Skip to content

The bug wasn't in your code, it was in the scheduler

Real-time systems · Kubernetes · Debugging


A user reported that the voice agent went silent mid-call — a clean gap, then it came back. The obvious suspect is the audio code. The obvious suspect was innocent.

The trap

When real-time audio glitches, every instinct points at the audio path: the encoder, the buffer, the network. I spent a little while there and found nothing wrong. The audio code was doing exactly what it was told — it just wasn’t being given a chance to run.

Following the silence

The breakthrough was refusing to theorise and instead lining up three things in time: the waveform of the exact call that dropped, the process’s view of its own event loop, and the container’s CPU accounting from the platform. They told one story. The event loop had frozen for a stretch — not because it was busy, but because the kernel had taken the CPU away.
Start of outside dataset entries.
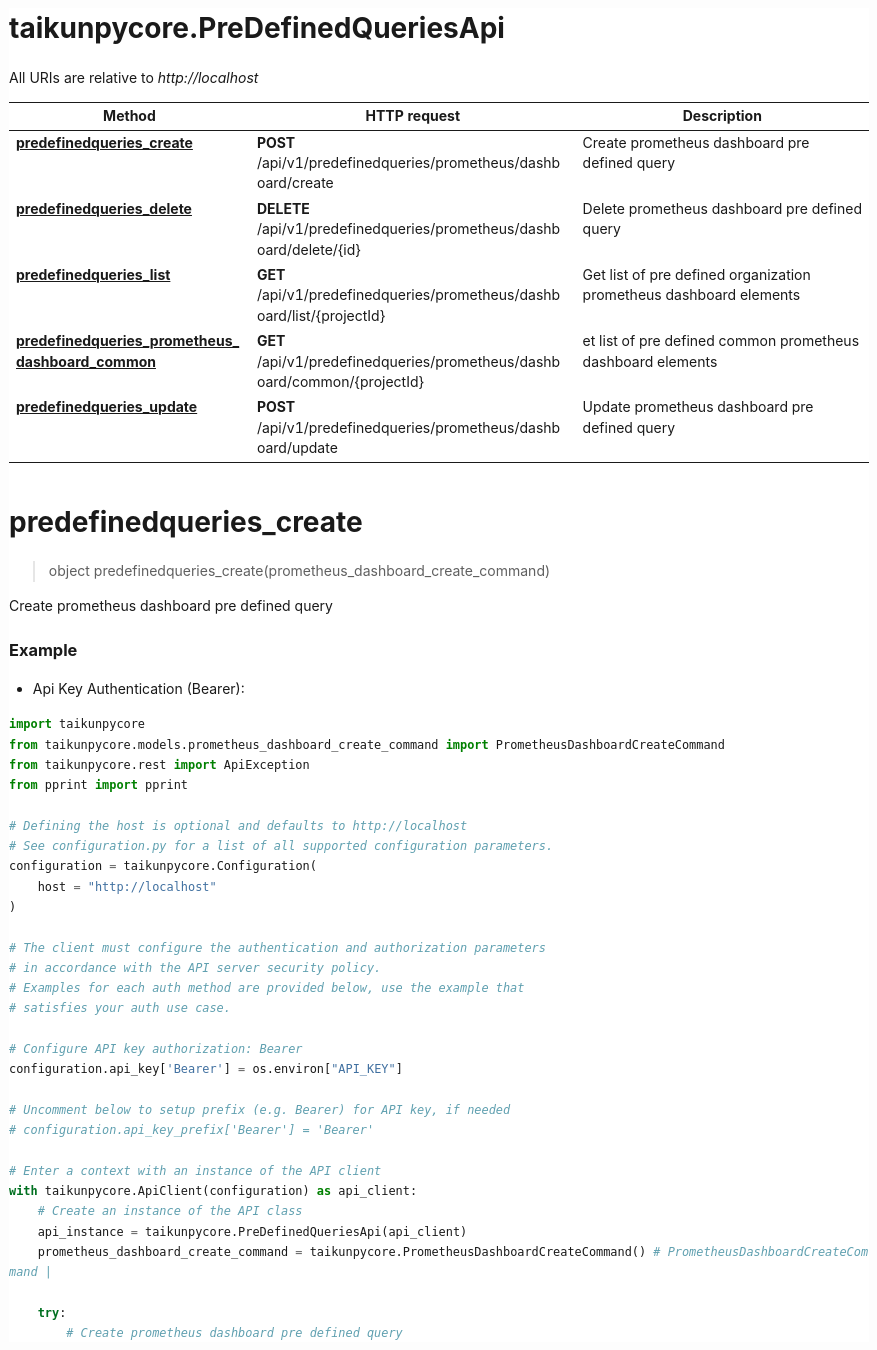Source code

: # taikunpycore.PreDefinedQueriesApi

All URIs are relative to *http://localhost*

Method | HTTP request | Description
------------- | ------------- | -------------
[**predefinedqueries_create**](PreDefinedQueriesApi.md#predefinedqueries_create) | **POST** /api/v1/predefinedqueries/prometheus/dashboard/create | Create prometheus dashboard pre defined query
[**predefinedqueries_delete**](PreDefinedQueriesApi.md#predefinedqueries_delete) | **DELETE** /api/v1/predefinedqueries/prometheus/dashboard/delete/{id} | Delete prometheus dashboard pre defined query
[**predefinedqueries_list**](PreDefinedQueriesApi.md#predefinedqueries_list) | **GET** /api/v1/predefinedqueries/prometheus/dashboard/list/{projectId} | Get list of pre defined organization prometheus dashboard elements
[**predefinedqueries_prometheus_dashboard_common**](PreDefinedQueriesApi.md#predefinedqueries_prometheus_dashboard_common) | **GET** /api/v1/predefinedqueries/prometheus/dashboard/common/{projectId} | et list of pre defined common prometheus dashboard elements
[**predefinedqueries_update**](PreDefinedQueriesApi.md#predefinedqueries_update) | **POST** /api/v1/predefinedqueries/prometheus/dashboard/update | Update prometheus dashboard pre defined query


# **predefinedqueries_create**
> object predefinedqueries_create(prometheus_dashboard_create_command)

Create prometheus dashboard pre defined query

### Example

* Api Key Authentication (Bearer):

```python
import taikunpycore
from taikunpycore.models.prometheus_dashboard_create_command import PrometheusDashboardCreateCommand
from taikunpycore.rest import ApiException
from pprint import pprint

# Defining the host is optional and defaults to http://localhost
# See configuration.py for a list of all supported configuration parameters.
configuration = taikunpycore.Configuration(
    host = "http://localhost"
)

# The client must configure the authentication and authorization parameters
# in accordance with the API server security policy.
# Examples for each auth method are provided below, use the example that
# satisfies your auth use case.

# Configure API key authorization: Bearer
configuration.api_key['Bearer'] = os.environ["API_KEY"]

# Uncomment below to setup prefix (e.g. Bearer) for API key, if needed
# configuration.api_key_prefix['Bearer'] = 'Bearer'

# Enter a context with an instance of the API client
with taikunpycore.ApiClient(configuration) as api_client:
    # Create an instance of the API class
    api_instance = taikunpycore.PreDefinedQueriesApi(api_client)
    prometheus_dashboard_create_command = taikunpycore.PrometheusDashboardCreateCommand() # PrometheusDashboardCreateCommand | 

    try:
        # Create prometheus dashboard pre defined query
```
On shared infrastructure, a container gets a CPU quota, and when it exceeds that quota the scheduler throttles it: the process is frozen until the next accounting window. For a batch job, a few milliseconds of throttle is nothing. For a loop that has to emit an audio frame every few milliseconds, it’s a hole in someone’s sentence. The metric that named the culprit was a counter of how many times the process had been throttled — quietly climbing into the tens of thousands.

The fix, and the honest tradeoff

You can’t always stop the throttle, so the fix was to make the audio loop resilient to it: keep a small lookahead cushion of already-paced audio, so a brief freeze drains the cushion instead of the call. When the cushion is low, yield and immediately refill; when it’s full, pace normally.

That cushion isn’t free — it adds a bit of latency before the agent can react to someone interrupting. So I wrote the tradeoff down explicitly in the code: roughly a quarter-second of extra barge-in latency, deliberately accepted, because a smooth call matters more than shaving milliseconds off interruptions. A tradeoff you chose and documented is engineering; one you stumbled into is a future incident.

What I took from it

Two things. First, in a real-time system the question “is my code correct?” is incomplete — the real question is “is my code getting to run when it needs to?” Second, the fastest way out of a hard bug is to stop reasoning from the symptom and start correlating independent sources of truth until they agree. The waveform, the event loop, and the scheduler each told a partial story. Only together did they point at the door.